**About this exercise:**
Transcribe the listing below exactly, without pictures.

Start of Block

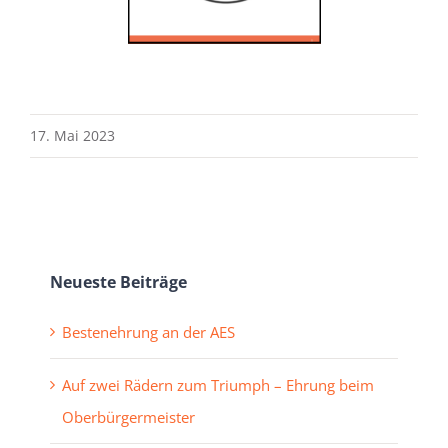
17. Mai 2023
Neueste Beiträge
Bestenehrung an der AES
Auf zwei Rädern zum Triumph – Ehrung beim
Oberbürgermeister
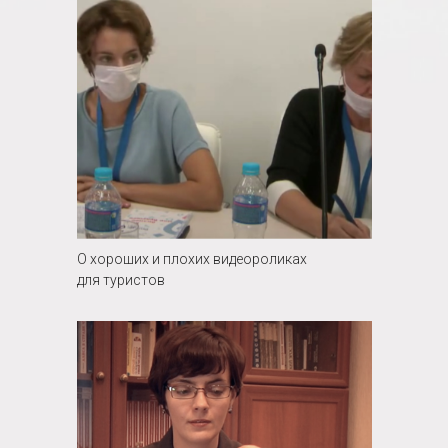
О хороших и плохих видеороликах
для туристов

End of Block

**Response box:**
17. Mai 2023
Neueste Beiträge
Bestenehrung an der AES
Auf zwei Rädern zum Triumph – Ehrung beim
Oberbürgermeister
О хороших и плохих видеороликах
для туристов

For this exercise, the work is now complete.